Emit an exact copy of the lines running from the start of the records to the line containing "szezámolajjal, és pirított szezámmaggal.", both included.

◆ DATA:
=== Section Start ===

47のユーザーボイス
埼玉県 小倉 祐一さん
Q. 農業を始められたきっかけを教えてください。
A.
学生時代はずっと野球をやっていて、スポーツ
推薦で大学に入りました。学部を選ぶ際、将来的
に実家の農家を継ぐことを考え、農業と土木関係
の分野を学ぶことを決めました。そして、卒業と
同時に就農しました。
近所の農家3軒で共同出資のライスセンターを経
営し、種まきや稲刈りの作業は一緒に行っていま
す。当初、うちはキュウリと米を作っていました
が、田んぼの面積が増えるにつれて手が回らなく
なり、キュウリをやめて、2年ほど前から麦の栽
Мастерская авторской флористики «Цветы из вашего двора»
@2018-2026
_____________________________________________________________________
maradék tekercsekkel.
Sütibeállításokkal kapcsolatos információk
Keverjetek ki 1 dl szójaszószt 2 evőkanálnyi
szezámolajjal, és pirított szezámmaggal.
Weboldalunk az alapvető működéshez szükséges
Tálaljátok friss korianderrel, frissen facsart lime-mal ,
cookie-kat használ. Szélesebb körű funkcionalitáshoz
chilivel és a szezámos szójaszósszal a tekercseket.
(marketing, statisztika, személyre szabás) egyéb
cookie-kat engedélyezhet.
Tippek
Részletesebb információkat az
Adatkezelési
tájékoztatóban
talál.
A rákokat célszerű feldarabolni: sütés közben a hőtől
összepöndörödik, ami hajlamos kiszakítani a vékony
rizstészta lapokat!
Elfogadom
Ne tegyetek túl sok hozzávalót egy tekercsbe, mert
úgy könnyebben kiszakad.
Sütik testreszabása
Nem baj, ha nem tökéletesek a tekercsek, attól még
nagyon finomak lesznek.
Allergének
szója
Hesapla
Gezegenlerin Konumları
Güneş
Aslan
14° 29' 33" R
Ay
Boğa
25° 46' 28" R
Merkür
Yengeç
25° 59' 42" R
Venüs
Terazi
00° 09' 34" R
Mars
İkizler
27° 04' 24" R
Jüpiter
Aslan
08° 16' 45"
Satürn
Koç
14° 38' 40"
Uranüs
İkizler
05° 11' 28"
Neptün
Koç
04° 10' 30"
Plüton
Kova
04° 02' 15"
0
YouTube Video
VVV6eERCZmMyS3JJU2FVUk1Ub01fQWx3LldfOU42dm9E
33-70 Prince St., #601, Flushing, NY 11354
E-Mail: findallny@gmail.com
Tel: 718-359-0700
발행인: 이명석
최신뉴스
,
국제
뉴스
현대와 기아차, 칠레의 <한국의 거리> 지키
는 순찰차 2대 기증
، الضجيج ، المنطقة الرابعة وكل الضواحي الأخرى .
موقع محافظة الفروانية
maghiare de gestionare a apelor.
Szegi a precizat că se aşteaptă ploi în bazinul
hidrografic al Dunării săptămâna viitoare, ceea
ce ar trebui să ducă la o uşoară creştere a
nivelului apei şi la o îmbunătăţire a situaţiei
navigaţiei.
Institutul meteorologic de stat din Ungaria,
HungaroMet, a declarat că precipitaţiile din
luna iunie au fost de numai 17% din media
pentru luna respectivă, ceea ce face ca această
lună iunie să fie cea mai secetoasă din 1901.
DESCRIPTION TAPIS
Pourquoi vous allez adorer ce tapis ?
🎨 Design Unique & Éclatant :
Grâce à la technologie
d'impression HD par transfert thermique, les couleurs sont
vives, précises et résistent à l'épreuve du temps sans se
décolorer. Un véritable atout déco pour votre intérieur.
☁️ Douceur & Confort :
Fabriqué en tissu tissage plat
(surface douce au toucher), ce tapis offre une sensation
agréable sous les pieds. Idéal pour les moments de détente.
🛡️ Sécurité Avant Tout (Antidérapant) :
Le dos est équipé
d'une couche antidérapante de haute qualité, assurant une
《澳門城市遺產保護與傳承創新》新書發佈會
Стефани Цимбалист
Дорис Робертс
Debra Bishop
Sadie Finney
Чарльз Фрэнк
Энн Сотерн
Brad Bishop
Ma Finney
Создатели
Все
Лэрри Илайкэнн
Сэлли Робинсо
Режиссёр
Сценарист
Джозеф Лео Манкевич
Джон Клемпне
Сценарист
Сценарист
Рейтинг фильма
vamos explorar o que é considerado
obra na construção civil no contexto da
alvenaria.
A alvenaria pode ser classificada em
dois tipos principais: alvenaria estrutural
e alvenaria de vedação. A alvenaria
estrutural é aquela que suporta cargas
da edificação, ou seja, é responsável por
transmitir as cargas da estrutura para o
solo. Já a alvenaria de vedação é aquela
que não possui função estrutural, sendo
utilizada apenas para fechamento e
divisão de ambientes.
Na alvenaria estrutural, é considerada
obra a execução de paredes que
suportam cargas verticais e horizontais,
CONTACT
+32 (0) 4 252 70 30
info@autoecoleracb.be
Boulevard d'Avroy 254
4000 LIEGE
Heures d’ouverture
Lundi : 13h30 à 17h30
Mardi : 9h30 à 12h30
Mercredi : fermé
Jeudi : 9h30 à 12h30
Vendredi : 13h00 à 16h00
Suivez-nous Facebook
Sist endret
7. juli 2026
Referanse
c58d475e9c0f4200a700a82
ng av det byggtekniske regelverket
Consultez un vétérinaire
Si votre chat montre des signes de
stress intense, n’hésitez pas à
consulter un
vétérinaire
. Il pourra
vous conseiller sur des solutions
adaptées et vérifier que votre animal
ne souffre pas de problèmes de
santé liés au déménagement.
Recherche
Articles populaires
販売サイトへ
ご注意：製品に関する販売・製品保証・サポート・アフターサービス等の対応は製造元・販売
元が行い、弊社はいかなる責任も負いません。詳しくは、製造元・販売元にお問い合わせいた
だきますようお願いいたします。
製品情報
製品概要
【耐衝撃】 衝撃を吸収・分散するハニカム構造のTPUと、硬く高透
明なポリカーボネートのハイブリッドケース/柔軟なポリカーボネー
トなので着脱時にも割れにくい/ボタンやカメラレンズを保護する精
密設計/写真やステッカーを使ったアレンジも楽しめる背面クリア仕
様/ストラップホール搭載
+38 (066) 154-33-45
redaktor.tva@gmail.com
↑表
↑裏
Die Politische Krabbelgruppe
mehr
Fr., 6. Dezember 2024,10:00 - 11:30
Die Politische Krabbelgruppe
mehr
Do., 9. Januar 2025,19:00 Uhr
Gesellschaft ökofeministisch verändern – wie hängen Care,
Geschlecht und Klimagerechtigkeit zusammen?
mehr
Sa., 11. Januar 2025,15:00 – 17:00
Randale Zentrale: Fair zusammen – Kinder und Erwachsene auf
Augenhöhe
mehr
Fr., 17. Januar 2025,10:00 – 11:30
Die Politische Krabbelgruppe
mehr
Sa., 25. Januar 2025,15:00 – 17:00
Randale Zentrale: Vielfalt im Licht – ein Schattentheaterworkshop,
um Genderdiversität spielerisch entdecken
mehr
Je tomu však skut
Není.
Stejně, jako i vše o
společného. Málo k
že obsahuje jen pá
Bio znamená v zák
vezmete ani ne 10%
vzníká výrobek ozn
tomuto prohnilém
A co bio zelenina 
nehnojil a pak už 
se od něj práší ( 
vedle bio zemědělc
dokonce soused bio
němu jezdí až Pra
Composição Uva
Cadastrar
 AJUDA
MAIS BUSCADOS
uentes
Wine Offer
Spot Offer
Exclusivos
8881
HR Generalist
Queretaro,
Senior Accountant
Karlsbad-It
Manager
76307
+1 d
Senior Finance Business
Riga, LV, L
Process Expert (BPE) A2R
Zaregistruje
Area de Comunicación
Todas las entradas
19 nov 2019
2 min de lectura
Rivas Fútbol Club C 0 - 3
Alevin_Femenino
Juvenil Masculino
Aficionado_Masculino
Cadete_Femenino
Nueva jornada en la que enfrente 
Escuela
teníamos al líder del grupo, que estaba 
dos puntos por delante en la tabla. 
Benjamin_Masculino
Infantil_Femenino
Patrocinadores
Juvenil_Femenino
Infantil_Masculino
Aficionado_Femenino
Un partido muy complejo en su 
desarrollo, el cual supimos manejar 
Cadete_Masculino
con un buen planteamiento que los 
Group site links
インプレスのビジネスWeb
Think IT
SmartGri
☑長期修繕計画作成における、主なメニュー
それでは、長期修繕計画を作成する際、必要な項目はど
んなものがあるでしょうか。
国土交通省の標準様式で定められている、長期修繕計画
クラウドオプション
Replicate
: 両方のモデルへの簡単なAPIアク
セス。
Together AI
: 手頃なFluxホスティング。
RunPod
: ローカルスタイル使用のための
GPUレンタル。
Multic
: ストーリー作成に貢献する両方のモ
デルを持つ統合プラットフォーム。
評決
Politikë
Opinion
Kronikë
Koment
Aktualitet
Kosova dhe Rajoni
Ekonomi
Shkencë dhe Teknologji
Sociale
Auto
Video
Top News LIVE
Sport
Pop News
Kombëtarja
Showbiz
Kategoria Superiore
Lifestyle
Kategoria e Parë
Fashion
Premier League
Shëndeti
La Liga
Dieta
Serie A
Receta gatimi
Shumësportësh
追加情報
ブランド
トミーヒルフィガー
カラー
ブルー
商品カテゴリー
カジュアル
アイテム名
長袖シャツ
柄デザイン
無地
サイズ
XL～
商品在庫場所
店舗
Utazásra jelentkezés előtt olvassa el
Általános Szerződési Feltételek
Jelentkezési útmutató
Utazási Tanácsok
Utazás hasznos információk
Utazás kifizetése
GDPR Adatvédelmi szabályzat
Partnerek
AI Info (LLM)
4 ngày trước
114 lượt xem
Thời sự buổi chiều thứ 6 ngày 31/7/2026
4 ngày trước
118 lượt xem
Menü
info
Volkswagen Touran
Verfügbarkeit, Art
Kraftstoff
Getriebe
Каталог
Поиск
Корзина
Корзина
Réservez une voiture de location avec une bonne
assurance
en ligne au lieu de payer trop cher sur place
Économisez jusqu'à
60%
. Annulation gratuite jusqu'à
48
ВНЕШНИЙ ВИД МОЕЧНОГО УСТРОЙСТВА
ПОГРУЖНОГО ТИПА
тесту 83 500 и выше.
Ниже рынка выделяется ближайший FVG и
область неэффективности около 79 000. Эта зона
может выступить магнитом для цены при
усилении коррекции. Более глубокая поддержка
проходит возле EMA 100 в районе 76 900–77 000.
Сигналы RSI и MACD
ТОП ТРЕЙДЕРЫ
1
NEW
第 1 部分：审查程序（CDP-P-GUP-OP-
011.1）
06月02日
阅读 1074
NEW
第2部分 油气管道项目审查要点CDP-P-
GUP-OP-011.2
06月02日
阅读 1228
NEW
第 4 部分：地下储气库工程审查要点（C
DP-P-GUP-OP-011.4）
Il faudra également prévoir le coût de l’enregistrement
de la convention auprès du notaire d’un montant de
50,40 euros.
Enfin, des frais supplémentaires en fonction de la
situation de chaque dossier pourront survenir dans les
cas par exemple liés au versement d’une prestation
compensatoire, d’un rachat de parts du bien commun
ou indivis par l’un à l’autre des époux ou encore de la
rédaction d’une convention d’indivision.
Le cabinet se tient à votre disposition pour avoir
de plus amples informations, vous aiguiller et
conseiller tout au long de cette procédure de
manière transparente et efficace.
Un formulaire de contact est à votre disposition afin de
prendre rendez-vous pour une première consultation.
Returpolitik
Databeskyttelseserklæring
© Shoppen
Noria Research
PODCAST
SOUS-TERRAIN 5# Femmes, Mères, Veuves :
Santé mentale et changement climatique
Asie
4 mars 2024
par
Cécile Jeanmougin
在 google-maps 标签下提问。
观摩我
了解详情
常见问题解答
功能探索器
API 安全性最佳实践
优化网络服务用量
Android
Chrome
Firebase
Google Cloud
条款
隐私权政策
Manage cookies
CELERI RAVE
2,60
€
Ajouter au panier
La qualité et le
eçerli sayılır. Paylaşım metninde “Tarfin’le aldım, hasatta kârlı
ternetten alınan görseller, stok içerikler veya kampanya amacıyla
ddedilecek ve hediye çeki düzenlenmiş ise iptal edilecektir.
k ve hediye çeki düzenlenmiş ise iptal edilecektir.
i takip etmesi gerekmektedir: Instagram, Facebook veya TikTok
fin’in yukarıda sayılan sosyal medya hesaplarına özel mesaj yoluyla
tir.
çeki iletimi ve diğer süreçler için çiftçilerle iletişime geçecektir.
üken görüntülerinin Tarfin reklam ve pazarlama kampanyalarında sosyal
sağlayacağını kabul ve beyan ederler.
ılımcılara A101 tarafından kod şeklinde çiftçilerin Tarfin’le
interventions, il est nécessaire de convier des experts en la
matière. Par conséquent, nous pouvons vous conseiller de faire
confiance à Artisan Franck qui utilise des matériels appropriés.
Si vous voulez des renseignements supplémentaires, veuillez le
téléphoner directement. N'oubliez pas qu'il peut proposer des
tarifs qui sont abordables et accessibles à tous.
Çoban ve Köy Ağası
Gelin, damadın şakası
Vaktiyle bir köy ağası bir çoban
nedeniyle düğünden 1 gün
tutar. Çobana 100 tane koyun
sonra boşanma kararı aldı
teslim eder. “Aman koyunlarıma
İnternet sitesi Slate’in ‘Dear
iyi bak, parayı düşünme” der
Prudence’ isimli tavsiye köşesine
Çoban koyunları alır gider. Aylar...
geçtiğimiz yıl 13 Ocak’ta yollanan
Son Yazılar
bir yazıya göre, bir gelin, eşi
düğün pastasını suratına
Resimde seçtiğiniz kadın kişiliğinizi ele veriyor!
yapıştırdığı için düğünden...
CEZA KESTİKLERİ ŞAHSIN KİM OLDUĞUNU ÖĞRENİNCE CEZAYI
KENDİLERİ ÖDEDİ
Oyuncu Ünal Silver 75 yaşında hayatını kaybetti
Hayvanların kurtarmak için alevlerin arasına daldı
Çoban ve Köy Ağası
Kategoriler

=== Section End ===

◆ YOUR RESPONSE:
47のユーザーボイス
埼玉県 小倉 祐一さん
Q. 農業を始められたきっかけを教えてください。
A.
学生時代はずっと野球をやっていて、スポーツ
推薦で大学に入りました。学部を選ぶ際、将来的
に実家の農家を継ぐことを考え、農業と土木関係
の分野を学ぶことを決めました。そして、卒業と
同時に就農しました。
近所の農家3軒で共同出資のライスセンターを経
営し、種まきや稲刈りの作業は一緒に行っていま
す。当初、うちはキュウリと米を作っていました
が、田んぼの面積が増えるにつれて手が回らなく
なり、キュウリをやめて、2年ほど前から麦の栽
Мастерская авторской флористики «Цветы из вашего двора»
@2018-2026
_____________________________________________________________________
maradék tekercsekkel.
Sütibeállításokkal kapcsolatos információk
Keverjetek ki 1 dl szójaszószt 2 evőkanálnyi
szezámolajjal, és pirított szezámmaggal.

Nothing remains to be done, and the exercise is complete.